In a pilot study (i.e., not a full-fledged study, but a smaller one to be followed up on later that was interesting enough to publish nevertheless), a researcher attempted to obtain empirical evidence supporting/disconfirming the bioethics concern that stimulants may alter children’s authenticity. She looked at children’s moral self-understandings, and found that they perceive themselves as a bad person when they are unmedicated and a bad person when they are on medication (although less bad). For the pilot study she interviewed only children who were currently medicated (she claims that it is difficult to get unmedicated children to participate in interviews, and I believe her), but she has received funding to carry out a bigger study with medicated, unmedicated and normal children.

So this is good, right? Children see their core selves as persisting despite medication, and aren’t viewing it as a magic cure for the fundamentally bad people they believe they are?

From her abstract:

This finding complicates two bioethical assumptions: That the authentic person is inherently good, and that there is inherent value in the experience of having access to a core, authentic dimension of oneself.

And yeah, maybe the kids aren’t accurate about their REALLY REAL TRUE core dimensions of theirselves. If anyone knows how to measure the true core dimensions of one’s self – not just a person’s perception of themself, or others’ perceptions of them, or a score on a test that some other people decided measured core dimensions – you can make a lot of money from self-help junkies, from the legal system, from HR departments, etc.

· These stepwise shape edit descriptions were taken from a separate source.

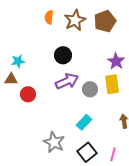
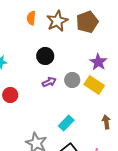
purple arrow: (67, 81) -> (49, 82), size x0.6
yellow rectangle: (112, 84) -> (94, 85), turned -48
gray circle: (90, 89) -> (72, 80), moved

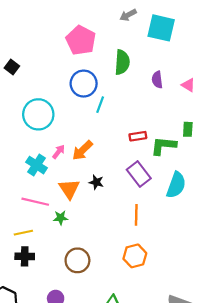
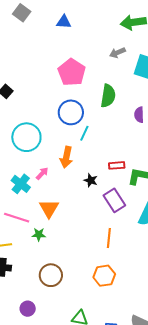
orange arrow: (82, 150) -> (66, 157), moved, turned -40
black star: (96, 182) -> (91, 180), moved

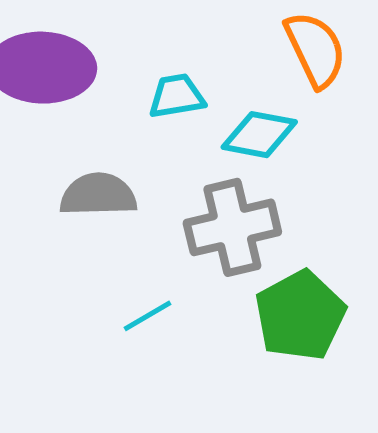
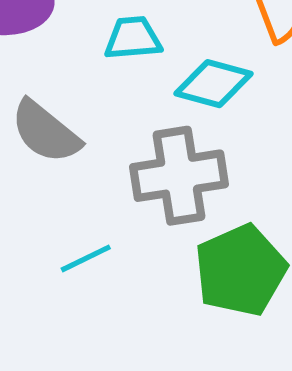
gray semicircle: (98, 195) -> (46, 132), turned -144

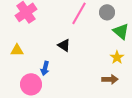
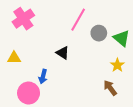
gray circle: (107, 12) -> (99, 33), moved
brown arrow: (110, 79) -> (110, 88), turned -126

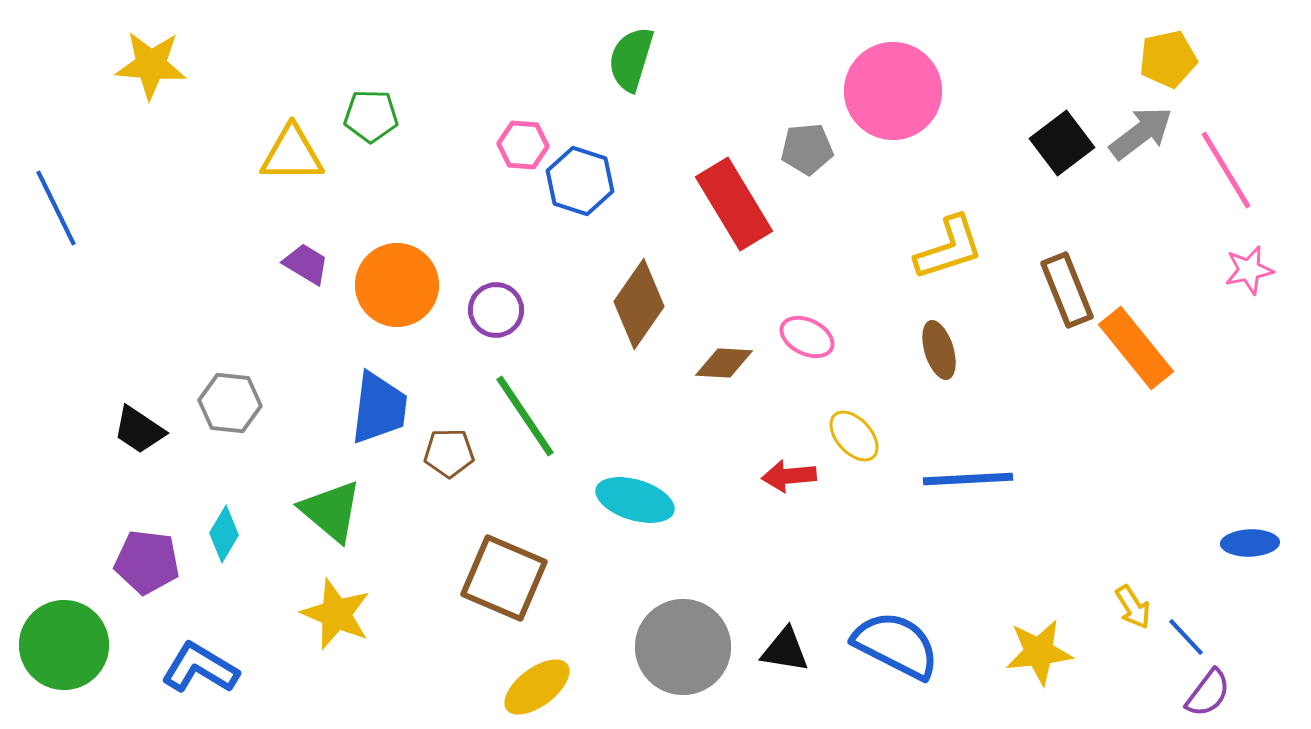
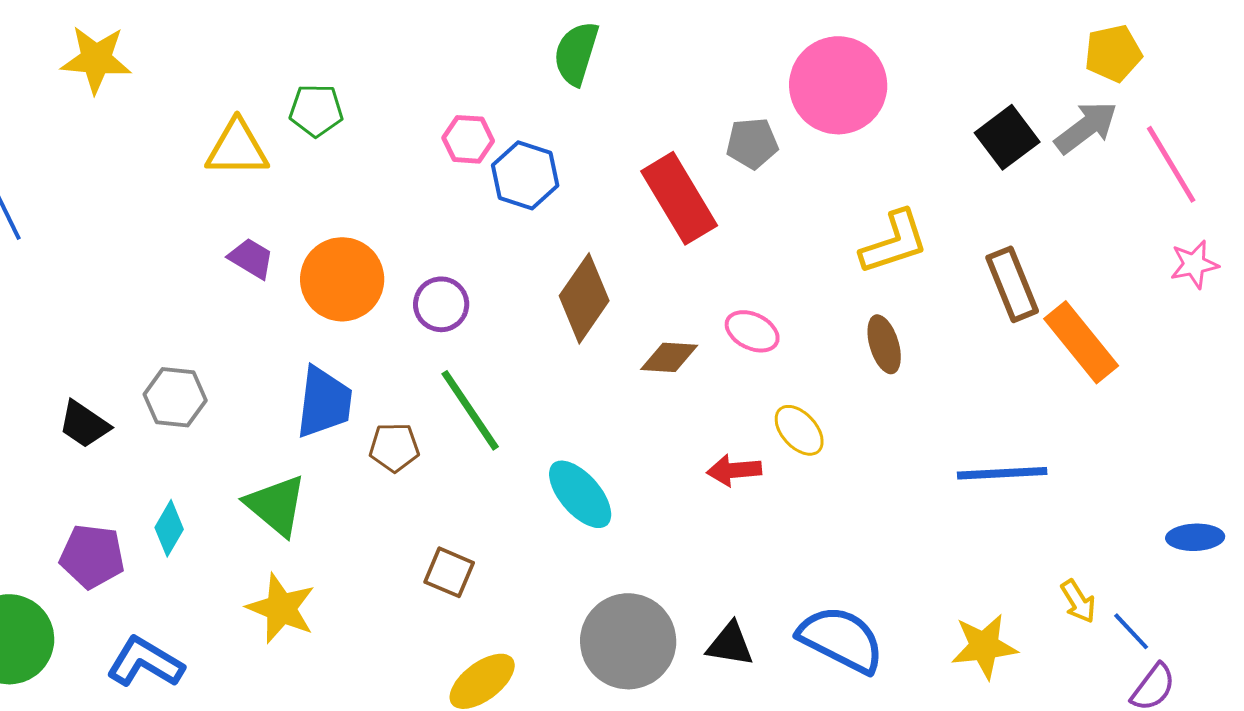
blue line: (968, 479) -> (1002, 473), moved
cyan ellipse: (635, 500) -> (580, 494), turned 32
brown square: (504, 578) -> (449, 572), size x0.6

(I’m inclined to believe that what should be investigated is why we believe in core, authentic dimensions of the self despite loads of evidence for situational determinants of behavior – and luckily there is a lot of interesting research in that domain, which I may write about some other time…)

Stimulant medication helps with acceptance of noise in AD/HD study (pubmed abstract). “Acceptance of noise” appears to basically mean “how much background noise you’re willing to put up with when listening to speech” and was initially coined to refer to how much background noise hearing-impaired people were willing to put up with in a hearing aid before refusing to use it at all.

(anecdote warning) When I first started a stimulant medication, I was floored by how calm I felt, but more surprised by how different sensory input was – it was like a bird passing overhead was a solid, coherent bird object, rather than a set of discoherent pictures. Not on the level of vision, but on the level of attention. The “background noise” was turned down.

This is one of those interesting things that doesn’t get much play in most peoples’ conceptions of mental disorders: ADHD is about being hyperactive and distractible, mood disorders are about mood, schizophrenia is about psychosis, etc. All of those things are true (I mean, we do call them mood disorders etc for a reason), but mental disorders involve multiple systems, often in non-intuitive ways. Depression and heart disease, for example, or schizophrenia and apathy.